## What needs to be done
The entries below should be written out again exactly as they stand.

□ □ □

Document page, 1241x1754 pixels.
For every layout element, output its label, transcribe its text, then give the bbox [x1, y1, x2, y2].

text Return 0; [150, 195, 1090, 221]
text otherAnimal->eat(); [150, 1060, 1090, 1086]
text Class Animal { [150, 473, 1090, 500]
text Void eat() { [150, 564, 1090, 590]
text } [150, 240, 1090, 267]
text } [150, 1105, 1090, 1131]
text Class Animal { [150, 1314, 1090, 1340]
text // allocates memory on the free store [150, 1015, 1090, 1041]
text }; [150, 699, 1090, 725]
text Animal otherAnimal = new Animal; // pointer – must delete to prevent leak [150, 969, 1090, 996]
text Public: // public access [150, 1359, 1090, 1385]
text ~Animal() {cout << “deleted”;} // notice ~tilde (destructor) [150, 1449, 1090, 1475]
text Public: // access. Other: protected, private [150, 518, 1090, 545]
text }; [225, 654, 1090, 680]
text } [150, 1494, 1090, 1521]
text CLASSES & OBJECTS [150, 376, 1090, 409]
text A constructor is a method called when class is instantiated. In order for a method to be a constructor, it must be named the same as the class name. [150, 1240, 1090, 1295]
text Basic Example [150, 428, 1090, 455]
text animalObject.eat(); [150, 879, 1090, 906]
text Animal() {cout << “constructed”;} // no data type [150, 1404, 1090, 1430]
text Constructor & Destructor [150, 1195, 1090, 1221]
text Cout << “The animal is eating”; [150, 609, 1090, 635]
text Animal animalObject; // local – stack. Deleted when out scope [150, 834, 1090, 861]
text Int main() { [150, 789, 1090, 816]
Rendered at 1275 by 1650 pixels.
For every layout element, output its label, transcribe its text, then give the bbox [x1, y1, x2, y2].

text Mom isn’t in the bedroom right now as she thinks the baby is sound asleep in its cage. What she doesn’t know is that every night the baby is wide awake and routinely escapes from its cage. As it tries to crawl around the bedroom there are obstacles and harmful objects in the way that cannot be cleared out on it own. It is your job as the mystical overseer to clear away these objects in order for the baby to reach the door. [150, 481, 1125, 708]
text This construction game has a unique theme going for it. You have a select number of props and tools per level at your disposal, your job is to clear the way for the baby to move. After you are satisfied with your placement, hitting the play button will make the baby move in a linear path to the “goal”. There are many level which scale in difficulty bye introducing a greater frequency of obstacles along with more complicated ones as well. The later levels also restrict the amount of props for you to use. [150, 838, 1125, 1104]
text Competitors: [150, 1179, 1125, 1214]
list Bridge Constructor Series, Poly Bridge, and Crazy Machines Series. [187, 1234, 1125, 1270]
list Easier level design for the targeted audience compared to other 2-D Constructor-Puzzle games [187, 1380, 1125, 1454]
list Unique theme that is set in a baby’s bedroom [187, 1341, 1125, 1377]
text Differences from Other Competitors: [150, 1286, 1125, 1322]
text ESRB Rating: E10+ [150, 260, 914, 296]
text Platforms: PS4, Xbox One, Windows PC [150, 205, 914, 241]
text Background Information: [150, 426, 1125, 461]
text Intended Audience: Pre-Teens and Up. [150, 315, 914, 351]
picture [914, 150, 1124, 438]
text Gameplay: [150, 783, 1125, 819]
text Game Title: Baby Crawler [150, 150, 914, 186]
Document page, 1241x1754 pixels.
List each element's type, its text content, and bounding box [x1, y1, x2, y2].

□ □ □

## Answer space
Document page, 1241x1754 pixels.
For every layout element, output its label, transcribe its text, then give the bbox [x1, y1, x2, y2].

text Return 0; [150, 195, 1090, 221]
text otherAnimal->eat(); [150, 1060, 1090, 1086]
text Class Animal { [150, 473, 1090, 500]
text Void eat() { [150, 564, 1090, 590]
text } [150, 240, 1090, 267]
text } [150, 1105, 1090, 1131]
text Class Animal { [150, 1314, 1090, 1340]
text // allocates memory on the free store [150, 1015, 1090, 1041]
text }; [150, 699, 1090, 725]
text Animal otherAnimal = new Animal; // pointer – must delete to prevent leak [150, 969, 1090, 996]
text Public: // public access [150, 1359, 1090, 1385]
text ~Animal() {cout << “deleted”;} // notice ~tilde (destructor) [150, 1449, 1090, 1475]
text Public: // access. Other: protected, private [150, 518, 1090, 545]
text }; [225, 654, 1090, 680]
text } [150, 1494, 1090, 1521]
text CLASSES & OBJECTS [150, 376, 1090, 409]
text A constructor is a method called when class is instantiated. In order for a method to be a constructor, it must be named the same as the class name. [150, 1240, 1090, 1295]
text Basic Example [150, 428, 1090, 455]
text animalObject.eat(); [150, 879, 1090, 906]
text Animal() {cout << “constructed”;} // no data type [150, 1404, 1090, 1430]
text Constructor & Destructor [150, 1195, 1090, 1221]
text Cout << “The animal is eating”; [150, 609, 1090, 635]
text Animal animalObject; // local – stack. Deleted when out scope [150, 834, 1090, 861]
text Int main() { [150, 789, 1090, 816]
Rendered at 1275 by 1650 pixels.
For every layout element, output its label, transcribe its text, then give the bbox [x1, y1, x2, y2].

text Mom isn’t in the bedroom right now as she thinks the baby is sound asleep in its cage. What she doesn’t know is that every night the baby is wide awake and routinely escapes from its cage. As it tries to crawl around the bedroom there are obstacles and harmful objects in the way that cannot be cleared out on it own. It is your job as the mystical overseer to clear away these objects in order for the baby to reach the door. [150, 481, 1125, 708]
text This construction game has a unique theme going for it. You have a select number of props and tools per level at your disposal, your job is to clear the way for the baby to move. After you are satisfied with your placement, hitting the play button will make the baby move in a linear path to the “goal”. There are many level which scale in difficulty bye introducing a greater frequency of obstacles along with more complicated ones as well. The later levels also restrict the amount of props for you to use. [150, 838, 1125, 1104]
text Competitors: [150, 1179, 1125, 1214]
list Bridge Constructor Series, Poly Bridge, and Crazy Machines Series. [187, 1234, 1125, 1270]
list Easier level design for the targeted audience compared to other 2-D Constructor-Puzzle games [187, 1380, 1125, 1454]
list Unique theme that is set in a baby’s bedroom [187, 1341, 1125, 1377]
text Differences from Other Competitors: [150, 1286, 1125, 1322]
text ESRB Rating: E10+ [150, 260, 914, 296]
text Platforms: PS4, Xbox One, Windows PC [150, 205, 914, 241]
text Background Information: [150, 426, 1125, 461]
text Intended Audience: Pre-Teens and Up. [150, 315, 914, 351]
picture [914, 150, 1124, 438]
text Gameplay: [150, 783, 1125, 819]
text Game Title: Baby Crawler [150, 150, 914, 186]
Document page, 1241x1754 pixels.
List each element's type, its text content, and bounding box [x1, y1, x2, y2].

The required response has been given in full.